Count the lines in the records that contain the string "https", and give only that number.

Saved data entries
= Beginning of Section =

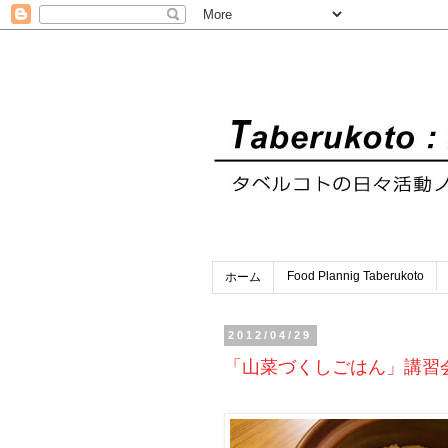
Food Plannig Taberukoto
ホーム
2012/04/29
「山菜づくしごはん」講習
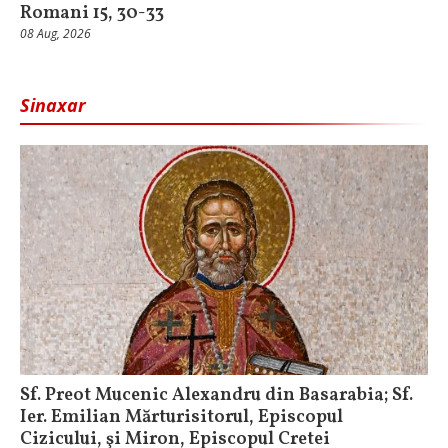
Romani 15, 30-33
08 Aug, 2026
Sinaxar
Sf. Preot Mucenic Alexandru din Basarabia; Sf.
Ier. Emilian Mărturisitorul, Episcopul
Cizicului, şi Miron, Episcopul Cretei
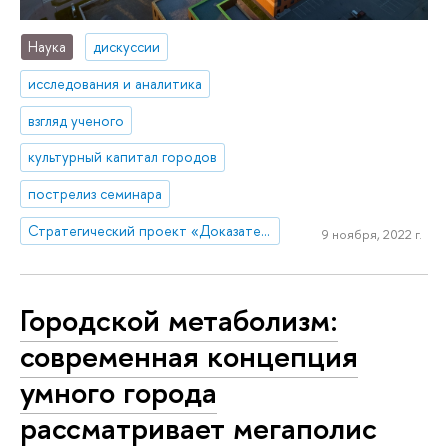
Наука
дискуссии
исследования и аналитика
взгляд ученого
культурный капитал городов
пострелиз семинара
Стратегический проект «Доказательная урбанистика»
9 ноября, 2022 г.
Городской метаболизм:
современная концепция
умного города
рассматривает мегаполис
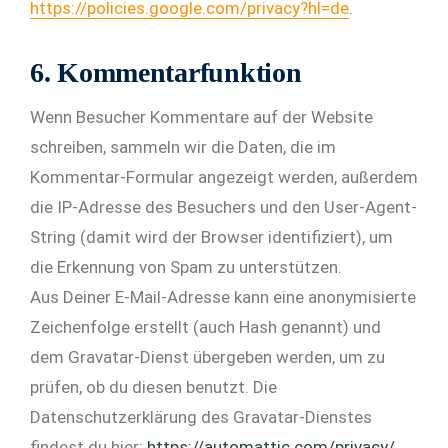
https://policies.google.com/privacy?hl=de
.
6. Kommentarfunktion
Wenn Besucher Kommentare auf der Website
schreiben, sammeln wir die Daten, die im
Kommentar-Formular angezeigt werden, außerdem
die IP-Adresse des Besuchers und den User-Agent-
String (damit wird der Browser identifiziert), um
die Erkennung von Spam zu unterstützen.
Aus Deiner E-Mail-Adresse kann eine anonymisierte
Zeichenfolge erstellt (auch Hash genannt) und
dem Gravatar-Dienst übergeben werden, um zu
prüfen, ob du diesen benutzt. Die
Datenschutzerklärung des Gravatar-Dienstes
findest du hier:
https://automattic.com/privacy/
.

= End of Section =

Task solution
2